(Beginning of Supplied entries)

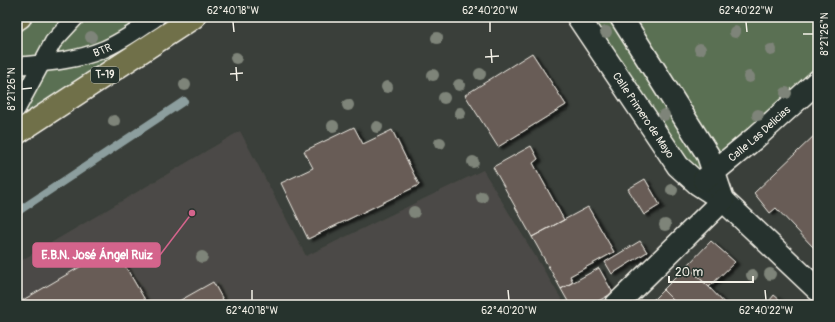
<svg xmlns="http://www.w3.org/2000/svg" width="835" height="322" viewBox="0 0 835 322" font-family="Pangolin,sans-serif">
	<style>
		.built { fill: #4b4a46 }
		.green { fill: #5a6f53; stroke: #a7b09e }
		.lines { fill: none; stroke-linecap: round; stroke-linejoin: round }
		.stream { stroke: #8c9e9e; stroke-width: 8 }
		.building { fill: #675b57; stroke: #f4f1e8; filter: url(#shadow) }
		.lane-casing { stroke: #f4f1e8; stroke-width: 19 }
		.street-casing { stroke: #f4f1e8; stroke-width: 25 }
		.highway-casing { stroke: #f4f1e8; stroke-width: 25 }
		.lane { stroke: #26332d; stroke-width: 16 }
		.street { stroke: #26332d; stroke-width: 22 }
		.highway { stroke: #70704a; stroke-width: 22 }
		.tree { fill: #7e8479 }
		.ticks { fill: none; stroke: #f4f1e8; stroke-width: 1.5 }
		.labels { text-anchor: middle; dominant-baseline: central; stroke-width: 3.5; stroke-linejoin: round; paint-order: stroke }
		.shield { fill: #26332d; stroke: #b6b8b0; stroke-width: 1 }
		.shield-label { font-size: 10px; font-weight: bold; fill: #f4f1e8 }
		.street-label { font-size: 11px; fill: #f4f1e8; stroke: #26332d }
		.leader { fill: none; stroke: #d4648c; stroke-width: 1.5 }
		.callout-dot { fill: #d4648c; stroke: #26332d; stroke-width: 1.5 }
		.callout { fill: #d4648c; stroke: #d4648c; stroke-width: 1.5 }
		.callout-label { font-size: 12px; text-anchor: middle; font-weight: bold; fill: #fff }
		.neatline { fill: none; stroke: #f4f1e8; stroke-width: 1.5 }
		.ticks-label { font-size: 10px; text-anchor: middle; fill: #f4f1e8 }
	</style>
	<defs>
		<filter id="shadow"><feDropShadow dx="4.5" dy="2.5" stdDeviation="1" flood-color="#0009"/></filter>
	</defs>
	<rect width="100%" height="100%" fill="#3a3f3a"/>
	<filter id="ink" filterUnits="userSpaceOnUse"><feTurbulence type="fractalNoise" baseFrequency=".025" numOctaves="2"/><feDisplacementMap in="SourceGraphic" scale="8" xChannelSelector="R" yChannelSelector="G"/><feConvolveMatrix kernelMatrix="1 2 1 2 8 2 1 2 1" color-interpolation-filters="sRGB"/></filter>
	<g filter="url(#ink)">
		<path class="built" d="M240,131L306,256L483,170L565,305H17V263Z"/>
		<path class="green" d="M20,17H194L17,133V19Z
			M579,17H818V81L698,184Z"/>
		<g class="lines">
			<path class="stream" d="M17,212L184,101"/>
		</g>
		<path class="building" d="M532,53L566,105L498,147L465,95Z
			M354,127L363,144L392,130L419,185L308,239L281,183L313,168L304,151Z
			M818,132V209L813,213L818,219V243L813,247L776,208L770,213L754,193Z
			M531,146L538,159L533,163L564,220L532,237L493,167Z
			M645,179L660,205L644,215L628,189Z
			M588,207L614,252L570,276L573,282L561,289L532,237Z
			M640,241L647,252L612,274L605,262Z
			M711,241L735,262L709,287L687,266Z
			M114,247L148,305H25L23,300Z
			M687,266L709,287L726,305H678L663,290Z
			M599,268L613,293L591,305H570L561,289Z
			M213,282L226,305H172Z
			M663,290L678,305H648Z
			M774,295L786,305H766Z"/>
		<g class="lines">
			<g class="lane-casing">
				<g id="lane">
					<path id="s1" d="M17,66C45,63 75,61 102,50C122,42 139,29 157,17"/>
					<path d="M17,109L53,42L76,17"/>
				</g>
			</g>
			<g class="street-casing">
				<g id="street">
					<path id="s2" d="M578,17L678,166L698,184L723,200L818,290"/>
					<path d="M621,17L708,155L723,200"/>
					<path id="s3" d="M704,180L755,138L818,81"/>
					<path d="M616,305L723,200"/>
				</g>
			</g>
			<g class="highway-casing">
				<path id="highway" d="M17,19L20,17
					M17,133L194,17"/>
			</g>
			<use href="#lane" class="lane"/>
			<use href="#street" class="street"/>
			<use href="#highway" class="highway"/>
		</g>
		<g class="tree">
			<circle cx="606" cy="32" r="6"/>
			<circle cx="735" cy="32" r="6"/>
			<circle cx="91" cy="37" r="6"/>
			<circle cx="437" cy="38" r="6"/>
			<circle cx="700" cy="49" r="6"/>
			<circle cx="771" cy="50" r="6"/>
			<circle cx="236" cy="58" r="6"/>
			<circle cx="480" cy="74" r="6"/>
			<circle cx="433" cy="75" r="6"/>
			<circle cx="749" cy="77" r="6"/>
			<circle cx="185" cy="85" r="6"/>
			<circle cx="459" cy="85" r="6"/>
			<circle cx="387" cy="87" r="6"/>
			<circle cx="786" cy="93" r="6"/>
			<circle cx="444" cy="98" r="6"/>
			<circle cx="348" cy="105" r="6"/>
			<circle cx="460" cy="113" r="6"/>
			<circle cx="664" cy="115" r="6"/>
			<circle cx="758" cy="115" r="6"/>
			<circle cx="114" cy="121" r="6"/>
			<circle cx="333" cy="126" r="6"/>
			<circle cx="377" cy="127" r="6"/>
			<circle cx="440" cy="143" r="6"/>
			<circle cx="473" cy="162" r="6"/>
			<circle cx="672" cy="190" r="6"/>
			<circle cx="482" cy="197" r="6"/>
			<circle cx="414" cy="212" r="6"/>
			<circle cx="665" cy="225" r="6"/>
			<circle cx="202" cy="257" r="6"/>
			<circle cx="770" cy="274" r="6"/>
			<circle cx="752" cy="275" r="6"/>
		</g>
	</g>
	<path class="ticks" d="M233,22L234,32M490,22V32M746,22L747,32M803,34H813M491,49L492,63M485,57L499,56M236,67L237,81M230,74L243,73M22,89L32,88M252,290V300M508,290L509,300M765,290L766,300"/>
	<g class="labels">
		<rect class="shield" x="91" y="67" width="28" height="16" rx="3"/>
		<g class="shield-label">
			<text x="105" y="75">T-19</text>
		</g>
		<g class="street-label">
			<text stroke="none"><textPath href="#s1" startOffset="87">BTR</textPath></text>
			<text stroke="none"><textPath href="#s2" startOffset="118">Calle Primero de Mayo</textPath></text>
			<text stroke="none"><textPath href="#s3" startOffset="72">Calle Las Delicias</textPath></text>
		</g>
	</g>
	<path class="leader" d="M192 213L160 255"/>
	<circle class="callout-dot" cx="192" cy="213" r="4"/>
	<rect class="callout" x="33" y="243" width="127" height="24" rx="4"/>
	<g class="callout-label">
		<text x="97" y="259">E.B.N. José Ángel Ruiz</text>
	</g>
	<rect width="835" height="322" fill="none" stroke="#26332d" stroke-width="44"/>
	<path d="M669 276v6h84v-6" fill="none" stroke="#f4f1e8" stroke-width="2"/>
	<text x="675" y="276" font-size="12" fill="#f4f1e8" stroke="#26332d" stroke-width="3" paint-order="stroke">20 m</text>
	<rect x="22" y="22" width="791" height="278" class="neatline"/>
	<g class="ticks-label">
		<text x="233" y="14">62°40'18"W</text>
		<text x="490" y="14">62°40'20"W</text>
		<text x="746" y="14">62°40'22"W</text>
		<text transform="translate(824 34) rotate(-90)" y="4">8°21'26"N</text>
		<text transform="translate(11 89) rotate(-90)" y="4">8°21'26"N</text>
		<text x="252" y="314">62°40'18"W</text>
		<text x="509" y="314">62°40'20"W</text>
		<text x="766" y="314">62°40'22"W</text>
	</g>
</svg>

(End of Supplied entries)

Verbatim repetition of the entries is required, excluding any pictures.

Your response:
<svg xmlns="http://www.w3.org/2000/svg" width="835" height="322" viewBox="0 0 835 322" font-family="Pangolin,sans-serif">
	<style>
		.built { fill: #4b4a46 }
		.green { fill: #5a6f53; stroke: #a7b09e }
		.lines { fill: none; stroke-linecap: round; stroke-linejoin: round }
		.stream { stroke: #8c9e9e; stroke-width: 8 }
		.building { fill: #675b57; stroke: #f4f1e8; filter: url(#shadow) }
		.lane-casing { stroke: #f4f1e8; stroke-width: 19 }
		.street-casing { stroke: #f4f1e8; stroke-width: 25 }
		.highway-casing { stroke: #f4f1e8; stroke-width: 25 }
		.lane { stroke: #26332d; stroke-width: 16 }
		.street { stroke: #26332d; stroke-width: 22 }
		.highway { stroke: #70704a; stroke-width: 22 }
		.tree { fill: #7e8479 }
		.ticks { fill: none; stroke: #f4f1e8; stroke-width: 1.5 }
		.labels { text-anchor: middle; dominant-baseline: central; stroke-width: 3.5; stroke-linejoin: round; paint-order: stroke }
		.shield { fill: #26332d; stroke: #b6b8b0; stroke-width: 1 }
		.shield-label { font-size: 10px; font-weight: bold; fill: #f4f1e8 }
		.street-label { font-size: 11px; fill: #f4f1e8; stroke: #26332d }
		.leader { fill: none; stroke: #d4648c; stroke-width: 1.5 }
		.callout-dot { fill: #d4648c; stroke: #26332d; stroke-width: 1.5 }
		.callout { fill: #d4648c; stroke: #d4648c; stroke-width: 1.5 }
		.callout-label { font-size: 12px; text-anchor: middle; font-weight: bold; fill: #fff }
		.neatline { fill: none; stroke: #f4f1e8; stroke-width: 1.5 }
		.ticks-label { font-size: 10px; text-anchor: middle; fill: #f4f1e8 }
	</style>
	<defs>
		<filter id="shadow"><feDropShadow dx="4.5" dy="2.5" stdDeviation="1" flood-color="#0009"/></filter>
	</defs>
	<rect width="100%" height="100%" fill="#3a3f3a"/>
	<filter id="ink" filterUnits="userSpaceOnUse"><feTurbulence type="fractalNoise" baseFrequency=".025" numOctaves="2"/><feDisplacementMap in="SourceGraphic" scale="8" xChannelSelector="R" yChannelSelector="G"/><feConvolveMatrix kernelMatrix="1 2 1 2 8 2 1 2 1" color-interpolation-filters="sRGB"/></filter>
	<g filter="url(#ink)">
		<path class="built" d="M240,131L306,256L483,170L565,305H17V263Z"/>
		<path class="green" d="M20,17H194L17,133V19Z
			M579,17H818V81L698,184Z"/>
		<g class="lines">
			<path class="stream" d="M17,212L184,101"/>
		</g>
		<path class="building" d="M532,53L566,105L498,147L465,95Z
			M354,127L363,144L392,130L419,185L308,239L281,183L313,168L304,151Z
			M818,132V209L813,213L818,219V243L813,247L776,208L770,213L754,193Z
			M531,146L538,159L533,163L564,220L532,237L493,167Z
			M645,179L660,205L644,215L628,189Z
			M588,207L614,252L570,276L573,282L561,289L532,237Z
			M640,241L647,252L612,274L605,262Z
			M711,241L735,262L709,287L687,266Z
			M114,247L148,305H25L23,300Z
			M687,266L709,287L726,305H678L663,290Z
			M599,268L613,293L591,305H570L561,289Z
			M213,282L226,305H172Z
			M663,290L678,305H648Z
			M774,295L786,305H766Z"/>
		<g class="lines">
			<g class="lane-casing">
				<g id="lane">
					<path id="s1" d="M17,66C45,63 75,61 102,50C122,42 139,29 157,17"/>
					<path d="M17,109L53,42L76,17"/>
				</g>
			</g>
			<g class="street-casing">
				<g id="street">
					<path id="s2" d="M578,17L678,166L698,184L723,200L818,290"/>
					<path d="M621,17L708,155L723,200"/>
					<path id="s3" d="M704,180L755,138L818,81"/>
					<path d="M616,305L723,200"/>
				</g>
			</g>
			<g class="highway-casing">
				<path id="highway" d="M17,19L20,17
					M17,133L194,17"/>
			</g>
			<use href="#lane" class="lane"/>
			<use href="#street" class="street"/>
			<use href="#highway" class="highway"/>
		</g>
		<g class="tree">
			<circle cx="606" cy="32" r="6"/>
			<circle cx="735" cy="32" r="6"/>
			<circle cx="91" cy="37" r="6"/>
			<circle cx="437" cy="38" r="6"/>
			<circle cx="700" cy="49" r="6"/>
			<circle cx="771" cy="50" r="6"/>
			<circle cx="236" cy="58" r="6"/>
			<circle cx="480" cy="74" r="6"/>
			<circle cx="433" cy="75" r="6"/>
			<circle cx="749" cy="77" r="6"/>
			<circle cx="185" cy="85" r="6"/>
			<circle cx="459" cy="85" r="6"/>
			<circle cx="387" cy="87" r="6"/>
			<circle cx="786" cy="93" r="6"/>
			<circle cx="444" cy="98" r="6"/>
			<circle cx="348" cy="105" r="6"/>
			<circle cx="460" cy="113" r="6"/>
			<circle cx="664" cy="115" r="6"/>
			<circle cx="758" cy="115" r="6"/>
			<circle cx="114" cy="121" r="6"/>
			<circle cx="333" cy="126" r="6"/>
			<circle cx="377" cy="127" r="6"/>
			<circle cx="440" cy="143" r="6"/>
			<circle cx="473" cy="162" r="6"/>
			<circle cx="672" cy="190" r="6"/>
			<circle cx="482" cy="197" r="6"/>
			<circle cx="414" cy="212" r="6"/>
			<circle cx="665" cy="225" r="6"/>
			<circle cx="202" cy="257" r="6"/>
			<circle cx="770" cy="274" r="6"/>
			<circle cx="752" cy="275" r="6"/>
		</g>
	</g>
	<path class="ticks" d="M233,22L234,32M490,22V32M746,22L747,32M803,34H813M491,49L492,63M485,57L499,56M236,67L237,81M230,74L243,73M22,89L32,88M252,290V300M508,290L509,300M765,290L766,300"/>
	<g class="labels">
		<rect class="shield" x="91" y="67" width="28" height="16" rx="3"/>
		<g class="shield-label">
			<text x="105" y="75">T-19</text>
		</g>
		<g class="street-label">
			<text stroke="none"><textPath href="#s1" startOffset="87">BTR</textPath></text>
			<text stroke="none"><textPath href="#s2" startOffset="118">Calle Primero de Mayo</textPath></text>
			<text stroke="none"><textPath href="#s3" startOffset="72">Calle Las Delicias</textPath></text>
		</g>
	</g>
	<path class="leader" d="M192 213L160 255"/>
	<circle class="callout-dot" cx="192" cy="213" r="4"/>
	<rect class="callout" x="33" y="243" width="127" height="24" rx="4"/>
	<g class="callout-label">
		<text x="97" y="259">E.B.N. José Ángel Ruiz</text>
	</g>
	<rect width="835" height="322" fill="none" stroke="#26332d" stroke-width="44"/>
	<path d="M669 276v6h84v-6" fill="none" stroke="#f4f1e8" stroke-width="2"/>
	<text x="675" y="276" font-size="12" fill="#f4f1e8" stroke="#26332d" stroke-width="3" paint-order="stroke">20 m</text>
	<rect x="22" y="22" width="791" height="278" class="neatline"/>
	<g class="ticks-label">
		<text x="233" y="14">62°40'18"W</text>
		<text x="490" y="14">62°40'20"W</text>
		<text x="746" y="14">62°40'22"W</text>
		<text transform="translate(824 34) rotate(-90)" y="4">8°21'26"N</text>
		<text transform="translate(11 89) rotate(-90)" y="4">8°21'26"N</text>
		<text x="252" y="314">62°40'18"W</text>
		<text x="509" y="314">62°40'20"W</text>
		<text x="766" y="314">62°40'22"W</text>
	</g>
</svg>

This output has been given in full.